L'altra mafia agrigentina, asse della droga con Palermo: 13 arresti

L’altra mafia agrigentina, 12 arresti: droga, asse con Palermo

A Palma di Montechiaro c'è il "paracco" che convive con Cosa Nostra. Coinvolto un consigliere comunale I NOMI

Un’altra mafia detterebbe legge a Palma di Montechiaro, in provincia di Agrigento. Non è la tradizionale Cosa Nostra, ma ne ricalca lo schema organizzativo. Ed è per questo che la Procura di Palermo contesta il reato di associazione a delinquere di stampo mafioso.

Un blitz dei carabinieri porta in carcere dodici persone, una ai domiciliari. Il giudice per le indagini preliminari ha accolto la ricostruzione del procuratore aggiunto Paolo Guido e dei sostituti Calogero Ferrara, Pierangelo Padova, Claudio Camilleri e Gianluca De Leo. L’elenco si apre con il nome di Rosario Pace, considerato il capo. Cognome noto quello della famiglia stiddara che uccise barbaramente il giudice Rosario Livatino. C’è anche il consigliere comunale Salvatore Montalto fra gli arresti, sarebbe stato uno dei capi decina del “paracco”.

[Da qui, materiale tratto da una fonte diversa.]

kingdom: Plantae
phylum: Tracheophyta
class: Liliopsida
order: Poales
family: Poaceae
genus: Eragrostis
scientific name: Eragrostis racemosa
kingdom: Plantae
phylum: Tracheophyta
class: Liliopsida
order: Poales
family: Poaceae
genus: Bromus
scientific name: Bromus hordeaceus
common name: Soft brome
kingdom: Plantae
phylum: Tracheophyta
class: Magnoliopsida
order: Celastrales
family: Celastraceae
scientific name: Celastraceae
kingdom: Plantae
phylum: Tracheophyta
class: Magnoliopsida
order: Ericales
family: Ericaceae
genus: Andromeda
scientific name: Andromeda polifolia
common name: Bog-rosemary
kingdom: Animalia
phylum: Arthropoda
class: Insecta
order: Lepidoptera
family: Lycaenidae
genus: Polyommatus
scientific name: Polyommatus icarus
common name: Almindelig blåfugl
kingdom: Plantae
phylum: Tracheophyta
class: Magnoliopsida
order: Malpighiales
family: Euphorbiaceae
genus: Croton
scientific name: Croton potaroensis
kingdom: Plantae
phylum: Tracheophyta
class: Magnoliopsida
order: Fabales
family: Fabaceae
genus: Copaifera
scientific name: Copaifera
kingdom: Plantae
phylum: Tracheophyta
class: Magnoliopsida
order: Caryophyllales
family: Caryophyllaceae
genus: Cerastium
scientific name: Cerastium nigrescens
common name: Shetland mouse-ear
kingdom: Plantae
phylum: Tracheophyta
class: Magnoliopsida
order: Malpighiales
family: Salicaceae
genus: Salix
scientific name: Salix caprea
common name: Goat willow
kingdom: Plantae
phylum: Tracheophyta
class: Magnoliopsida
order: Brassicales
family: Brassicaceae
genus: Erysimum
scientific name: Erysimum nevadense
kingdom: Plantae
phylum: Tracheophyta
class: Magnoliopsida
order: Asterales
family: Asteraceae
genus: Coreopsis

L’asse con Palermo per la droga

Controllo del territorio, estorsioni, rapine e traffico di droga: i paraccari (così sono definiti) si davano un gran da fare. Le indagini sono partite da Palermo per giungere in provincia di Agrigento. In particolare, dalla figura di Salvatore Troia, considerato uomo d’onore della famiglia mafiosa di Villabate, nel Palermitano, arrestato nel blitz che ha scompaginato la nuova cupola di Cosa Nostra operativa nel capoluogo siciliano e condannato in primo grado a nove anni di carcere.

Troia era in contatto con Giuseppe Blando, considerato esponente di primo piano della famiglia mafiosa di Favara, arrestato nel blitz denominato Montagna ma assolto. Secondo l’accusa, stavano organizzando un consistente traffico di cocaina.

“U francisi” dello Sperone

Troia, soprannominato “u francisi”, sarebbe stato il fornitore di cocaina di un gruppo criminale attivo nel rione palermitano dello Sperone e capeggiato da Domenico Macaluso e Vincenzo Militello.

Partendo da Palermo i carabinieri di Agrigento sono arrivati a Palma di Montechiaro dove era attivo il paracco di Rosario Pace. Il paracco, che in dialetto siciliano significa ombrello, è gruppo criminale che non fa parte di Cosa Nostra, ma ne ha tutte le caratteristiche organizzative. Come la stidda si affianca alla mafia, di cui subisce l’autorità, ma si muove in autonomia.

Il racconto del pentito

Il favarese Giuseppe Quaranta divenuto collaboratore di giustizia ha spiegato che “a Palma di Montechiaro a gestire ogni cosa c’è Rosario Pace, inteso cucciuvì. I rapporti con Nicola Ribisi che di fatto è il reggente della famiglia mafiosa di Cosa Nostra in quello stesso centro, sono di stretta collaborazione tanto che se Ribisi deve effettuare qualche cosa lo chiede a Pace”.

Lo stesso Quaranta ha descritto le famigghiedde costituite da una decina di persone, i paraccari appunto, e hanno una struttura gerarchica composta da capi, sottocapi, capidecina e così via. Tutti si mettono sotto l’ombrello di protezione dell’associazione criminale.

Tra i tentativi di estorsione svelati dall’indagine ci sarebbe quello ai danni del gruppo di imprese che si è aggiudicato un appalto da due milioni e tre cento mila euro nell’ambito del “Contratto di quartiere”.

“Ora c’è la festa è…giusto che festeggiamo tutti…”, disse Pace che per convincere l’imprenditore a pagare avrebbe organizzato furti e danneggiamenti nel cantiere.

I nomi degli arrestati

Rosario Pace, Domenico Manganello, Sarino Lauricella, Sarino Lo Vasco, Gioacchino Rosario Barragato, Salvatore Montalto, Tommaso Vitanza, Giuseppe Morgana, Gioacchino Pace, Salvatore Emanuele Pace, Giuseppe Blando. Ai domiciliari Calogero Lumia.